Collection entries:
<<<<

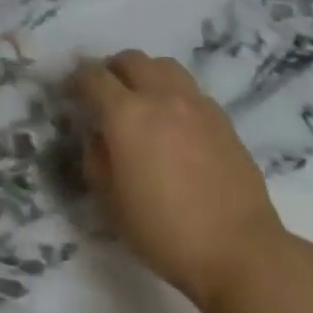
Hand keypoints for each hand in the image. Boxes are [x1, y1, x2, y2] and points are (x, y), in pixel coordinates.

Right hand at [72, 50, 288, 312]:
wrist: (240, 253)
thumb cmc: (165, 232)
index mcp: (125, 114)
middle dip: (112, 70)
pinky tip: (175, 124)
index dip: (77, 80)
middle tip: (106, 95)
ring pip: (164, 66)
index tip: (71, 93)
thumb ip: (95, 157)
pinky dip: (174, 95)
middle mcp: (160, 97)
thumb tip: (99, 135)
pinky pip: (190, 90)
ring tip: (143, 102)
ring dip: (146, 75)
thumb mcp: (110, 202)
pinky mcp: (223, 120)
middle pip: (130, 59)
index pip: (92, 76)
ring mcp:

>>>>
<<<<

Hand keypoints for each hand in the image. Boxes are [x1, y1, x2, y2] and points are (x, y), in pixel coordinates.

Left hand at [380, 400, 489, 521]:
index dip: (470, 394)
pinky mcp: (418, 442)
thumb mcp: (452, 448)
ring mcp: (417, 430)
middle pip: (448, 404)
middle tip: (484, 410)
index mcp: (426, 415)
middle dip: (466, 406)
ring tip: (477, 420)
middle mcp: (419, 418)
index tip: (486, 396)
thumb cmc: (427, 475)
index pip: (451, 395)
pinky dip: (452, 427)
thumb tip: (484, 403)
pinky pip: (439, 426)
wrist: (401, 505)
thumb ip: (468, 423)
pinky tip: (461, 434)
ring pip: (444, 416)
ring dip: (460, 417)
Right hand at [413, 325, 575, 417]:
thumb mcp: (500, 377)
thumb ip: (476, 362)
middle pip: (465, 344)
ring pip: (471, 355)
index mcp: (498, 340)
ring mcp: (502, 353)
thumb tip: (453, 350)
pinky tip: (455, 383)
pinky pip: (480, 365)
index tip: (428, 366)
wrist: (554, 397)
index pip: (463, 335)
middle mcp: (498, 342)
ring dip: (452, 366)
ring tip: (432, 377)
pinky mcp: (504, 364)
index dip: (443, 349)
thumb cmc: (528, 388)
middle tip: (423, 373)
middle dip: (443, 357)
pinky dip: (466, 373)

>>>>

EXERCISE OBJECTIVE: Count the lines of the entries that hold the string "index", then state that number and nothing more.

SOLUTION TO THIS TASK: 12